Text shown.
One of the topics that currently exercise the more forward-looking among us is the potential negative impact of automation on the jobs market and the future of work in general. Comparisons are frequently made with the Industrial Age and its consequent widespread social disruption - including violent reactions, most famously the Luddite and saboteur movements.
Some cynics have pointed out that there was less concern when it was only blue-collar jobs that were being displaced, and that what made the chattering classes sit up and pay attention was the prospect of the disruption coming for their jobs too. I could not possibly comment on this view - but I can comment on what I have seen in years of selling automation software into large companies.
For more than a decade, I have been involved in pitching software that promised to automate manual tasks. My customers have always been large enterprises, usually the Global 2000 or their immediate followers. Companies like this do not buy software on a whim; rather, they build out extensive business cases and validate their assumptions in detail before committing themselves1. There are generally three different ways of building a business case for this kind of software:
- Support a growth in demand without increasing staff levels (as much);
- Support static demand with decreasing staff;
- Quality improvement (along various different axes) and its mirror image, risk avoidance.
The first one is pretty self-evident - if you need to do more than you can manage with the existing team, you need to hire more people, and that costs money. There are some interesting second-order consequences, though. Depending on the specifics of the job to be done, it will take a certain amount of time to identify a new hire and train them up to be productive. Six months is a sensible rule of thumb, but I know of places where it takes years. If the rate of growth gets fast enough, that lag time starts to be a major issue. You can't just hire yourself out of the hole, even with endless money. The hole may also be getting deeper if other companies in the same industry and/or region are all going through the same transformation at the same time, and all competing for the same talent.
If instead you can adopt tooling that will make your existing people more efficient and let you keep up with demand, then it is worth investing some resources in doing so.
That second business case is the nasty one. In this scenario, the software will pay for itself by automating people's jobs, thus enabling the company to fire people - or in corporate talk, "reduce FTE2 count". The fear of this sort of initiative is what makes rank and file employees often reflexively suspicious of new automation tools - over and above their natural suspicion that a vendor might be pitching snake-oil.
Personally I try not to build business cases around taking away people's jobs, mainly because I like being able to look myself in the mirror in the mornings (it's hard to shave any other way, for one thing). There is also a more pragmatic reason not to build a business case this way, though, and I think it is worth exploring for its wider implications.
Where Are The Results?

Stored data:
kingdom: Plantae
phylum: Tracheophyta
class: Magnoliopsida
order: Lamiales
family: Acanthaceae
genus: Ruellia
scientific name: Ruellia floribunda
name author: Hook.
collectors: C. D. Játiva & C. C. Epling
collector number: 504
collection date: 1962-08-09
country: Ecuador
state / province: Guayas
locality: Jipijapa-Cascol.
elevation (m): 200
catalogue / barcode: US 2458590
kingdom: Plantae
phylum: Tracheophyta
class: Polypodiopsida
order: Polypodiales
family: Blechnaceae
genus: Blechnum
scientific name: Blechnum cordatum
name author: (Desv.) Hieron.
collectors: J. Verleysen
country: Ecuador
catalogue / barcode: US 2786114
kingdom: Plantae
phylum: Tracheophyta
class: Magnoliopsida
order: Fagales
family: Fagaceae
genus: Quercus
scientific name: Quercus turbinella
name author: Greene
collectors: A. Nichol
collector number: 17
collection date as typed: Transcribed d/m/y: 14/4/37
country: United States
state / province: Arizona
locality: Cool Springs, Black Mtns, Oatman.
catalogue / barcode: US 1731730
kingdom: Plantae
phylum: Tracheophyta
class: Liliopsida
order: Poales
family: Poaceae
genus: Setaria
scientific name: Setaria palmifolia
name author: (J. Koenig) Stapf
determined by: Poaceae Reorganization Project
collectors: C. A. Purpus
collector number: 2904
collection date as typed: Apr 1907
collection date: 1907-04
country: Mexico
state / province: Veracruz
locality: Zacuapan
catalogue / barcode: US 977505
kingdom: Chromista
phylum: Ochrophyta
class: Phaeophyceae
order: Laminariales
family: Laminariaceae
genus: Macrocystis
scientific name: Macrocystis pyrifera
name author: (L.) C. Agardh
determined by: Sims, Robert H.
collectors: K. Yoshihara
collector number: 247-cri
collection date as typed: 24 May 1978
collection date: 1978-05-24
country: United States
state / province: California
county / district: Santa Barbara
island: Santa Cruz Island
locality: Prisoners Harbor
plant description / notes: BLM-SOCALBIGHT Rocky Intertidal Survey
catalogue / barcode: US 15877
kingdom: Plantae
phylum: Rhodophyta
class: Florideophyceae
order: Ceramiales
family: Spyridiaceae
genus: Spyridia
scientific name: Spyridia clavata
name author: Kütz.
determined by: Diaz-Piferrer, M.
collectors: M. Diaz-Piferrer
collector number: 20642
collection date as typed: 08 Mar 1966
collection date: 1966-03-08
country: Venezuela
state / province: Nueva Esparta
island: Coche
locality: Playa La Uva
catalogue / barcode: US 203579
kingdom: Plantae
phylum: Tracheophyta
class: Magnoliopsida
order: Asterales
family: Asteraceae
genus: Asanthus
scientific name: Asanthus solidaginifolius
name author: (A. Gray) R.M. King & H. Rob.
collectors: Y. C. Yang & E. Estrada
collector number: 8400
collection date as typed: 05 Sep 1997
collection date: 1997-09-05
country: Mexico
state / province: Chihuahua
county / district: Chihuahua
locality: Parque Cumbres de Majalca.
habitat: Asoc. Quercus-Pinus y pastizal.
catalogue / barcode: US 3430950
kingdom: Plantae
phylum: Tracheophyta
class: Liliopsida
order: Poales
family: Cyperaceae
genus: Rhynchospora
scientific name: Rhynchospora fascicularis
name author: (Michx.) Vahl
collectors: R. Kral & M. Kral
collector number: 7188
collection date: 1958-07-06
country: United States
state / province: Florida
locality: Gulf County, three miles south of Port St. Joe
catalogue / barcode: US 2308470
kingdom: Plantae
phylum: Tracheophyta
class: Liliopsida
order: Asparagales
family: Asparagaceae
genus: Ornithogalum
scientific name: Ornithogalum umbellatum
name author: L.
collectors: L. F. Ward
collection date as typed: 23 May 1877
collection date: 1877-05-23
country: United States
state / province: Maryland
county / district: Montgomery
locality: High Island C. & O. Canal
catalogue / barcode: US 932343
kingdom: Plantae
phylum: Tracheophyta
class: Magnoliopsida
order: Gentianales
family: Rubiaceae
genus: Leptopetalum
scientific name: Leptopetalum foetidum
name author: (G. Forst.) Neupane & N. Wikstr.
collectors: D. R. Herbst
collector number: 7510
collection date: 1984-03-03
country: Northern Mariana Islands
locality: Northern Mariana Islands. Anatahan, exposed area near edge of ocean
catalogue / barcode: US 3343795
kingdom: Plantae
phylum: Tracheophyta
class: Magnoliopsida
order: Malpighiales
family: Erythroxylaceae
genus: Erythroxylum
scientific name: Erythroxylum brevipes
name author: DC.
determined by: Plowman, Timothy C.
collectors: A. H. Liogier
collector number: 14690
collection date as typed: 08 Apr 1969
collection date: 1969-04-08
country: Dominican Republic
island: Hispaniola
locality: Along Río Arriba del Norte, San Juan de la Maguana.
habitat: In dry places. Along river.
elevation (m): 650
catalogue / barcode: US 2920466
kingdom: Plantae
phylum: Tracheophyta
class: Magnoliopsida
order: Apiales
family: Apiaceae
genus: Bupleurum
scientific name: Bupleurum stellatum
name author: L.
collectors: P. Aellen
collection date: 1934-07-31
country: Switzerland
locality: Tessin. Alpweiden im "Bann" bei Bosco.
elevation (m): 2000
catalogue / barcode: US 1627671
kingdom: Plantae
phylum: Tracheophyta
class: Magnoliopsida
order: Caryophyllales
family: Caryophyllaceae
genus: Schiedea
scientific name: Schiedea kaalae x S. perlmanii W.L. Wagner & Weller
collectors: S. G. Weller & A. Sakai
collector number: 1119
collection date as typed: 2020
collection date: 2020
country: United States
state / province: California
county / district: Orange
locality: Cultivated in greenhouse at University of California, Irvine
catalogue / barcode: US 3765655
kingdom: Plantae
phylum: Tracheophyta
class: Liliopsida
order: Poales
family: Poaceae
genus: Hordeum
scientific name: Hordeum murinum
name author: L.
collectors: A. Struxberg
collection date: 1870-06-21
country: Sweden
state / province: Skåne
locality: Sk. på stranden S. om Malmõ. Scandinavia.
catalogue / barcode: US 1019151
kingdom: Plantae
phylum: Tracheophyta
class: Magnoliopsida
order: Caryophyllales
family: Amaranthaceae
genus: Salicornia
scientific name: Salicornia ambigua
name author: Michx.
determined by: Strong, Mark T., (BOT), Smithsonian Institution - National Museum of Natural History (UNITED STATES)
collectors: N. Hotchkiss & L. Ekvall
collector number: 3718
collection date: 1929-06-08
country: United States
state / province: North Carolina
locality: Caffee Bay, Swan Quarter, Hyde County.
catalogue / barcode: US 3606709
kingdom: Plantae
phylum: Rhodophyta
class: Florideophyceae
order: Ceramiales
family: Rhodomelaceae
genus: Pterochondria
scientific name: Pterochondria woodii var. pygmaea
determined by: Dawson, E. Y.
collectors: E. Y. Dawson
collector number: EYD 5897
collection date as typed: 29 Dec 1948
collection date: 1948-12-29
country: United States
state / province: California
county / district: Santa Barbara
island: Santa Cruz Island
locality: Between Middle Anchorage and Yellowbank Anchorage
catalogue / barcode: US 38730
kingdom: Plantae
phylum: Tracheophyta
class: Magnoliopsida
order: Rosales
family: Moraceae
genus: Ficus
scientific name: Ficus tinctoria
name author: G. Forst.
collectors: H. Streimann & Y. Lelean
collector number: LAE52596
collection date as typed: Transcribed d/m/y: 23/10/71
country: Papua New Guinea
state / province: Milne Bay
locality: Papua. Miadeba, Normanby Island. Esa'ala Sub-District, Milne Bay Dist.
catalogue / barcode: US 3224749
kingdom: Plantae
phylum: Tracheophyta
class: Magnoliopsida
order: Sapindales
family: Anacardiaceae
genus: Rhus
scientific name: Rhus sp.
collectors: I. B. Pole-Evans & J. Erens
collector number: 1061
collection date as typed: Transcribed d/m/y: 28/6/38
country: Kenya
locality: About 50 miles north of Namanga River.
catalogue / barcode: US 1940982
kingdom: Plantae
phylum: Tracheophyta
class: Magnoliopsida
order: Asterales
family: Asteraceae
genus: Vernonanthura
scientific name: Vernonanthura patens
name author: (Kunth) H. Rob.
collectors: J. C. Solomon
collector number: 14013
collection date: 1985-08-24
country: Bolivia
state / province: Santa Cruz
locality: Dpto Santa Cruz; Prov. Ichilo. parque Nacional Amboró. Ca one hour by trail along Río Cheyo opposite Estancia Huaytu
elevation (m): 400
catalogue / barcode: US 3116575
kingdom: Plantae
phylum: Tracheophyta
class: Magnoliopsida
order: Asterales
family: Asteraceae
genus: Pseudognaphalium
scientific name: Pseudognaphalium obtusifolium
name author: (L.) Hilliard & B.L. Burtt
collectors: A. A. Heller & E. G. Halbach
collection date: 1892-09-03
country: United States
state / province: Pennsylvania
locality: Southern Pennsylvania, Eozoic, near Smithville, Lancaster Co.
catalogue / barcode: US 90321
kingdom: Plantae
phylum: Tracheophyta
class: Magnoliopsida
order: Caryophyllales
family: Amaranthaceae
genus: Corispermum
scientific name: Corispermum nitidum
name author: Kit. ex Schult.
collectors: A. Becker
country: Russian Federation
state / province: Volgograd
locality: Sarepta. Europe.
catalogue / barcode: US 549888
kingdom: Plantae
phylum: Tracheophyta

Directions. From the piece on automation and jobs above, list the three ways it names for building a business case for automation software.

Output below.
- Support a growth in demand without increasing staff levels (as much)
- Support static demand with decreasing staff
- Quality improvement (along various different axes) and its mirror image, risk avoidance